Genteel S.C. port city balances tourism with quality of life

Genteel S.C. port city balances tourism with quality of life
March 29, 2010
by Laura Bly
Canada.com

CHARLESTON, S.C. - The "congenitally gracious" residents of the historic port city of Charleston, S.C., also possess the "siege mentality of islanders" and a "scriptural belief that they are simply superior to other people of the earth." So writes best-selling author and frequent visitor Pat Conroy.

And as the grande dame of the South primps for the annual profusion of blossoms and winter-weary tourists (the Historic Charleston Foundation’s spring home-and-garden tour runs through April 17), a long-standing debate over the fragile equilibrium of hospitality, preservation and quality of life is heating up.

Among recent flashpoints: Carnival Cruise Line’s launch of year-round sailings from Charleston on May 18, preceded by Celebrity Cruises’ decision to base some Caribbean sailings from the port from February through mid-April. The moves have prompted the Charleston-based South Carolina Coastal Conservation League to warn of pollution, increased traffic and "hit and run" tourism.

All this is high on the agenda of a new civic task force addressing development in the city of 120,000 -- including a relocated cruise terminal and increased visitor access to the waterfront.

Founded in 1670 and notable for its concentration of exquisitely restored Georgian, Federal and Greek Revival mansions -- most famously in the square-mile neighborhood known as South of Broad (Street) -- Charleston claims to be the first U.S. city to enact a tourism ordinance, in 1984.

Designed to "protect and promote the aesthetic charm of the city and the quality of life for its residents" and updated in 1994 and 1998, the regulations manage the number of buses and carriages allowed to tour within the historic district, allow no more than 20 participants in organized walking tours, and license all tour guides. Also on the books: a ban on hotel construction along the Charleston Harbor.

"One of the reasons the city is so successful (as a destination) is because we’ve always worked very hard on this delicate balance," says Mayor Joseph Riley, whose 35-year term makes him one of the USA’s longest-serving mayors. He says this year’s anticipated 67 cruise-ship port calls and 110,000 passengers -- out of an annual visitor count of about 4 million -- will be "perfectly digestible," particularly since both the existing terminal and its proposed replacement allow for embarking passengers on only one "modest-sized" ship at a time.
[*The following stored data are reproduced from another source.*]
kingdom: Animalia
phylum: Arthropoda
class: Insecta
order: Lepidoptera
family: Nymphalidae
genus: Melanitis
Despite the steady clip-clop of horse-drawn carriages and cruise passengers browsing for sweet-grass baskets at the newly renovated City Market, the place Conroy once called "a town so pretty it makes your eyes ache with pleasure just to walk down its narrow, spellbinding streets" is no Colonial Williamsburg.

"Charleston, as rigid as it can be, is also a city of great surprises," Conroy says, from its flourishing arts and literary scene to a roster of restaurants that have moved far beyond shrimp and grits.

And despite a flurry of "For Sale" signs on South of Broad manses, many posted by out-of-state owners who have watched their net worths wilt faster than a debutante’s hairdo on an August afternoon, "Charleston is and always has been a living, breathing place," says neighborhood activist Charles Rhoden.

"It’s not a theme park, and we never want it to become one."